In 2015, mental health was included in the Sustainable Development Goals (SDGs). This column argues that if we are going to achieve a substantial reduction in the global burden of mental health conditions, we have to address the social and economic circumstances that drive them. An integrated development agenda should place mental health at the centre, as both a means and a goal of international development.
For those of us who have been working as advocates and researchers for global mental health for many years, 2015 was a major milestone. For the first time, mental health was included in the SDGs. This was significant because mental health had been absent from previous international development initiatives, such as the Millennium Development Goals.
Importantly, there was specific mention of targets for mental health, wellbeing, and substance abuse in the health goal: SDG 3 (Targets 3.4 and 3.5). The targets provide support for including mental health in national health insurance schemes as many countries move towards universal health coverage, with a goal of reducing global health inequities.
Yet there is a danger in thinking that mental health is only pertinent to SDG 3. The danger is that all international development efforts and resources focus on providing treatment services and on narrowing the treatment gap for people living with mental health conditions.
But it is not the whole picture. Why? Because mental health conditions like depression, anxiety, post-traumatic stress disorder, and schizophrenia are profoundly socially determined. Exposure to social and economic adversity exerts its influence on mental health across the course of life.
For example, poverty has a negative effect on the mental, behavioral, and emotional health of children and youth through a number of pathways. Poverty and mental illness are intertwined in a vicious cycle that increases risk of mental illness among the poor, and maintains a downward spiral into poverty among those living with mental illness.
For example, during our implementation of the AFFIRM trial for maternal depression in Khayelitsha, South Africa, we encountered many women whose experience of depression was linked to their experience of poverty and social adversity.
In other words, if we are going to achieve a substantial reduction in the global burden of mental health conditions, we have to address the social and economic circumstances that drive them. Or to put it more plainly: why treat people only to send them back to the circumstances that made them sick in the first place?

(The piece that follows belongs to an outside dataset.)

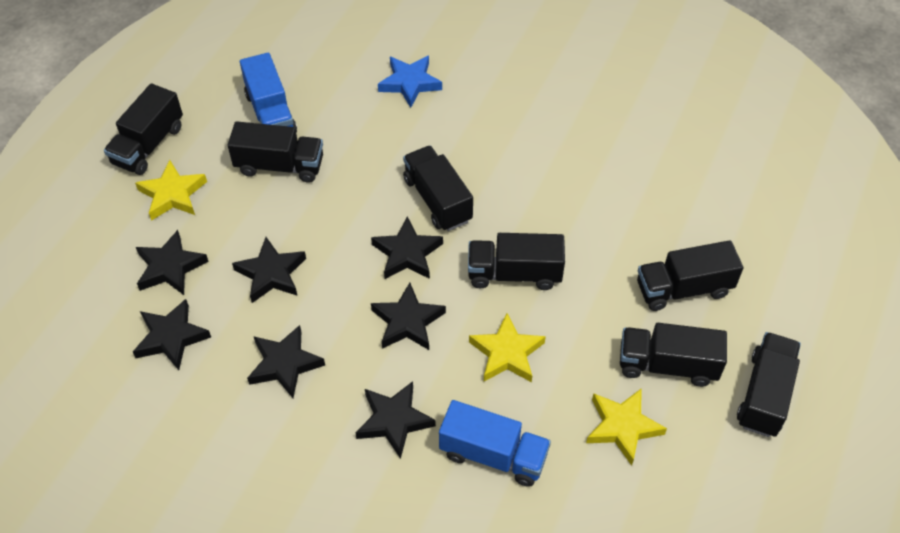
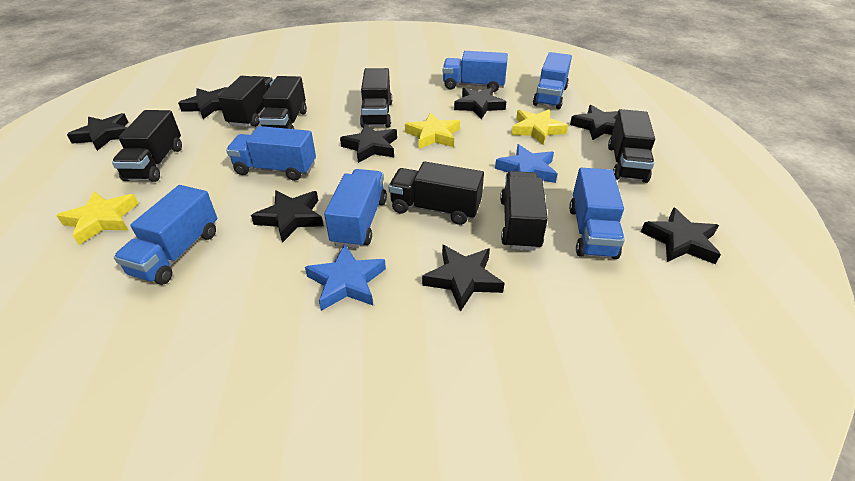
black star: [133,299,211,370] [136,230,209,295] [232,237,306,303] [247,325,325,398] [356,381,436,459] [371,216,443,279] [371,283,446,350] = 7 -> [67,113,128,151] [178,87,227,119] [251,190,324,243] [340,124,397,163] [422,245,505,312] [454,87,507,119] [570,105,618,140] [641,207,721,264] = 8
blue star: [378,56,442,108] = 1 -> [305,244,386,311] [495,144,558,183] = 2
blue truck: [240,53,297,133] [439,400,551,487] = 2 -> [114,185,217,285] [226,126,316,181] [324,169,387,248] [443,51,508,92] [533,52,572,109] [569,168,625,259] = 6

Recently, we undertook a large systematic review of reviews, using a novel framework for the social determinants of mental health. This framework embeds the SDGs in each of five main domains: demographic, economic, neighborhood, environmental events, and socio-cultural. We synthesized evidence from 289 systematic reviews, providing compelling evidence for how distal and proximal factors in each domain shape the mental health of individuals across their life course.
In this process, we attempt to illustrate how attaining a much wider range of SDG targets is relevant for global mental health. For example, reduction of gender-based violence, cash transfers, housing improvements, improved education, and early responses to humanitarian emergencies all carry mental health benefits – and their impact and sustainability could potentially be enhanced with integrated mental health interventions.
To illustrate, the effect of cash transfer programs for unemployed youth could be greatly enhanced with cognitive behavioral therapy, which strengthens young people’s ability to manage low mood, irritability, or anxiety, to develop social skills, and to promote their ability to plan for their future. These investments in the developing human brain provide greater traction for investments in economic and social development.
In short, an integrated development agenda is required that places mental health at the centre – both as a means and a goal of international development.
This perspective has the potential to set new policy agendas, focusing on integrating mental health into other development priorities. Examples might include providing supported housing accommodation for homeless adults with severe mental illness in urban slums. Or integrating mental health promotion into gender empowerment programs for adolescent girls.
From this perspective, a broader research agenda becomes possible: evaluating the mental health and economic outcomes of programs that link cash transfers and task-sharing psychosocial interventions for adolescents and young adults. Or linking genetics, cognitive neuroscience, and development economics to assess mental health, social, and economic outcomes of large birth cohorts in African countries.
These are exciting times to be working in the field of global mental health, particularly in low- and middle-income countries. The SDGs challenge us to include mental health as both a means to attaining other international development targets and a worthy goal in and of itself.
Crick Lund is Professor of Global Mental Health and Development at King’s College London, and Professor in the Alan J. Flisher Centre for Public Mental Health, University of Cape Town. His research interests lie in mental health policy, service planning and the relationship between poverty and mental health in low and middle-income countries.